Consignes:
- a) Transcrivez le passage de l'article sur le naufrage dans la Manche, en commençant à "Quinze mois après" et en terminant à "qui se noyaient.".
- b) Répondez aux questions suivantes d'après l'article sur le naufrage dans la Manche :
(i) À quelle date la demande d'indemnisation a-t-elle été déposée ?
(ii) Combien de migrants ont survécu au naufrage ?
(iii) D'où le canot était-il parti ?
- c) Traduisez en anglais cette phrase de l'article sur le naufrage dans la Manche : « Quatre personnes sont toujours portées disparues et deux migrants ont survécu. »

Extrait du document:
========================
Quinze mois après le pire naufrage survenu dans la Manche le 24 novembre 2021, des familles de victimes, accompagnées d’associations, ont déposé lundi une demande d’indemnisation auprès des autorités françaises. Les requérants leur reprochent leur « inaction fautive ». Ce jour-là, aucun bateau de secours n’avait été envoyé malgré des appels à l’aide répétés des migrants qui se noyaient.
Plus d’un an après la mort d’au moins 27 personnes qui tentaient d’atteindre l’Angleterre par bateau, trois familles de naufragés demandent réparation à la France. Ces familles, originaires d’Irak, d’Iran et d’Ethiopie, ainsi que l’association Utopia 56 et la Ligue des droits de l’homme (LDH) ont déposé lundi 13 février une demande d’indemnisation auprès des autorités françaises pour « préjudices moraux ».
Les acteurs visés par cette demande sont Matignon, le ministère de l’Intérieur, le secrétariat d’Etat chargé de la mer, la préfecture maritime de la Manche et de la mer du Nord (Premar), et le Centre régional opérationnel de surveillance et de sauvetage (Cross). Les requérants leur reprochent leur « inaction fautive » et les « manquements de l’Etat à ses obligations en matière de moyens humains et matériels affectés au sauvetage des personnes qui traversent la Manche ».
Ce drame – la pire catastrophe migratoire dans la Manche – avait fait des victimes âgées de 7 à 46 ans, essentiellement des Kurdes irakiens. Quatre personnes sont toujours portées disparues et deux migrants ont survécu. Ces deux survivants, un Kurde iranien et un Soudanais, ont raconté aux enquêteurs que leur canot, parti d’une plage à proximité de Dunkerque, avait commencé à se dégonfler et à couler quelques heures après le départ.
« Des opérateurs du Cross ont été contactés au moins à 14 reprises »
========================
[Entrées du jeu de données]
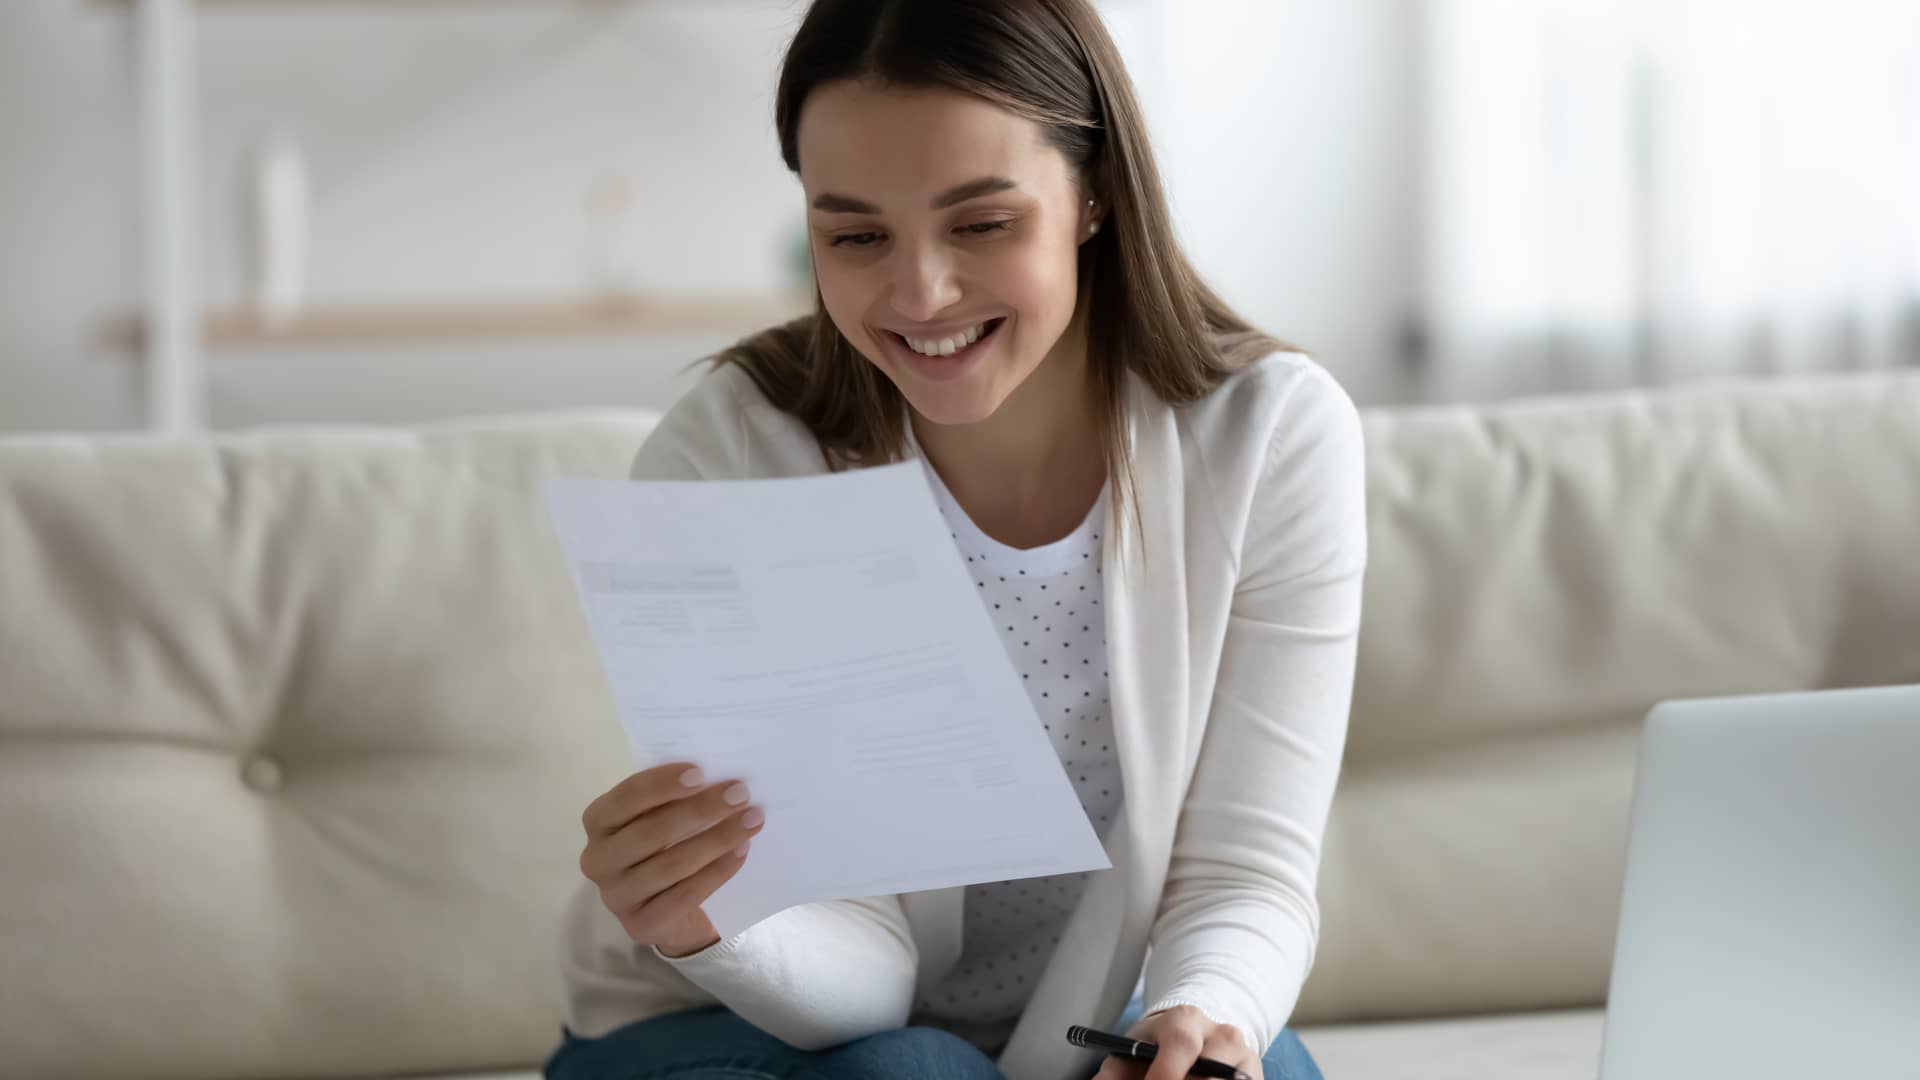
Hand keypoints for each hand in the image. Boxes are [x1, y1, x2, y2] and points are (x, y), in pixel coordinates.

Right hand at [577, 762, 765, 957]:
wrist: (669, 912)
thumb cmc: (664, 848)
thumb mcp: (660, 818)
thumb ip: (675, 799)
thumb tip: (718, 777)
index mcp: (599, 822)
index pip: (626, 798)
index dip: (662, 784)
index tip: (701, 772)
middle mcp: (598, 859)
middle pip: (650, 831)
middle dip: (700, 810)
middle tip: (740, 794)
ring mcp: (616, 896)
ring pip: (671, 864)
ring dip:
========================
Réponses fournies:
- a)
Quinze mois après le pire naufrage survenu dans la Manche le 24 novembre 2021, des familles de victimes, accompagnées d’associations, ont déposé lundi une demande d’indemnisation auprès des autorités françaises. Les requérants leur reprochent leur « inaction fautive ». Ce jour-là, aucun bateau de secours n’avait été envoyé malgré des appels à l’aide répétés des migrants qui se noyaient.

- b)
(i) Le lundi 13 février.
(ii) Deux migrants ont survécu.
(iii) D'une plage à proximité de Dunkerque.

- c) Four people are still listed as missing and two migrants survived.